■ **Goal of the exercise**
Please write out the lines of every item below again, swapping "PowerPoint" for "Keynote" wherever it occurs and leaving everything else unchanged.

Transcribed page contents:
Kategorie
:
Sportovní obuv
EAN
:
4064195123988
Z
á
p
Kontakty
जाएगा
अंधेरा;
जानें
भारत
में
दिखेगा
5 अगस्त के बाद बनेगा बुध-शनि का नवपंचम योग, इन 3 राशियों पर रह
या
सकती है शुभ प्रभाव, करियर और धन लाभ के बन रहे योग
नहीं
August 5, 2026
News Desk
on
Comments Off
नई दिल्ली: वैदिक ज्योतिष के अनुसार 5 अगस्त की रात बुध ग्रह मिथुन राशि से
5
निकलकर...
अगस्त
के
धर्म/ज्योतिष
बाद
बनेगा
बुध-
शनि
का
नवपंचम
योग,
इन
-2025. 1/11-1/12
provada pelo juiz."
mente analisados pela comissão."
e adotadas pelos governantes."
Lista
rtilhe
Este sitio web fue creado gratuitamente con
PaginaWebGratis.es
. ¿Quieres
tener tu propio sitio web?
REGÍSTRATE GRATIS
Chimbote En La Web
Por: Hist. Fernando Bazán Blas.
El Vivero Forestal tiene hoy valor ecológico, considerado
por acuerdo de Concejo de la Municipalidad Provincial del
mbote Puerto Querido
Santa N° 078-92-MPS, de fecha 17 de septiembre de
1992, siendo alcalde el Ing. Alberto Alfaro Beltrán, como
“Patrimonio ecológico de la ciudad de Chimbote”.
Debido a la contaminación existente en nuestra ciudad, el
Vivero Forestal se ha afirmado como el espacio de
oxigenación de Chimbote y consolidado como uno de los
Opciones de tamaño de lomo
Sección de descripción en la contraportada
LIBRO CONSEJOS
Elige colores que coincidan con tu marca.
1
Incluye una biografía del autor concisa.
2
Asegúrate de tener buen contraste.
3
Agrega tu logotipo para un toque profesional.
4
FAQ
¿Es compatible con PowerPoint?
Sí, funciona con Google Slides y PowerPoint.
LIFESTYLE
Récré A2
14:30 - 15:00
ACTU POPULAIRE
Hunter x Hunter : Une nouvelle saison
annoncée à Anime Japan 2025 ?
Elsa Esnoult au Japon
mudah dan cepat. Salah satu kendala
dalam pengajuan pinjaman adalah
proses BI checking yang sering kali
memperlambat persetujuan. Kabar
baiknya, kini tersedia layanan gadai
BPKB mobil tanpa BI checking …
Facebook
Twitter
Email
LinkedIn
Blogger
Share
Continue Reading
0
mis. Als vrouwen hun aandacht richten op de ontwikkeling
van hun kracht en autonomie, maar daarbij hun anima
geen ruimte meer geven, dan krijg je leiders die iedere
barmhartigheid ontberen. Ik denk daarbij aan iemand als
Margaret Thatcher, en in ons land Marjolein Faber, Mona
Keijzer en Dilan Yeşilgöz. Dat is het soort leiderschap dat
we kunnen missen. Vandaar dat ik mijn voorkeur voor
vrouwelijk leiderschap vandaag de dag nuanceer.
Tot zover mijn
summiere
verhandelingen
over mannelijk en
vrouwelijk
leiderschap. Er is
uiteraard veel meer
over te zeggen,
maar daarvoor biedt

■ **Answer space**
Kategorie
:
Sportovní obuv
EAN
:
4064195123988
Z
á
p
Kontakty
जाएगा
अंधेरा;
जानें
भारत
में
दिखेगा
5 अगस्त के बाद बनेगा बुध-शनि का नवपंचम योग, इन 3 राशियों पर रह
या
सकती है शुभ प्रभाव, करियर और धन लाभ के बन रहे योग
नहीं
August 5, 2026
News Desk
on
Comments Off
नई दिल्ली: वैदिक ज्योतिष के अनुसार 5 अगस्त की रात बुध ग्रह मिथुन राशि से
5
निकलकर...
अगस्त
के
धर्म/ज्योतिष
बाद
बनेगा
बुध-
शनि
का
नवपंचम
योग,
इन
-2025. 1/11-1/12
provada pelo juiz."
mente analisados pela comissão."
e adotadas pelos governantes."
Lista
rtilhe
Este sitio web fue creado gratuitamente con
PaginaWebGratis.es
. ¿Quieres
tener tu propio sitio web?
REGÍSTRATE GRATIS
Chimbote En La Web
Por: Hist. Fernando Bazán Blas.
El Vivero Forestal tiene hoy valor ecológico, considerado
por acuerdo de Concejo de la Municipalidad Provincial del
mbote Puerto Querido
Santa N° 078-92-MPS, de fecha 17 de septiembre de
1992, siendo alcalde el Ing. Alberto Alfaro Beltrán, como
“Patrimonio ecológico de la ciudad de Chimbote”.
Debido a la contaminación existente en nuestra ciudad, el
Vivero Forestal se ha afirmado como el espacio de
oxigenación de Chimbote y consolidado como uno de los
Opciones de tamaño de lomo
Sección de descripción en la contraportada
LIBRO CONSEJOS
Elige colores que coincidan con tu marca.
1
Incluye una biografía del autor concisa.
2
Asegúrate de tener buen contraste.
3
Agrega tu logotipo para un toque profesional.
4
FAQ
¿Es compatible con Keynote?
Sí, funciona con Google Slides y Keynote.
LIFESTYLE
Récré A2
14:30 - 15:00
ACTU POPULAIRE
Hunter x Hunter : Une nouvelle saison
annoncée à Anime Japan 2025 ?
Elsa Esnoult au Japon
mudah dan cepat. Salah satu kendala
dalam pengajuan pinjaman adalah
proses BI checking yang sering kali
memperlambat persetujuan. Kabar
baiknya, kini tersedia layanan gadai
BPKB mobil tanpa BI checking …
Facebook
Twitter
Email
LinkedIn
Blogger
Share
Continue Reading
0
mis. Als vrouwen hun aandacht richten op de ontwikkeling
van hun kracht en autonomie, maar daarbij hun anima
geen ruimte meer geven, dan krijg je leiders die iedere
barmhartigheid ontberen. Ik denk daarbij aan iemand als
Margaret Thatcher, en in ons land Marjolein Faber, Mona
Keijzer en Dilan Yeşilgöz. Dat is het soort leiderschap dat
we kunnen missen. Vandaar dat ik mijn voorkeur voor
vrouwelijk leiderschap vandaag de dag nuanceer.
Tot zover mijn
summiere
verhandelingen
over mannelijk en
vrouwelijk
leiderschap. Er is
uiteraard veel meer
over te zeggen,
maar daarvoor biedt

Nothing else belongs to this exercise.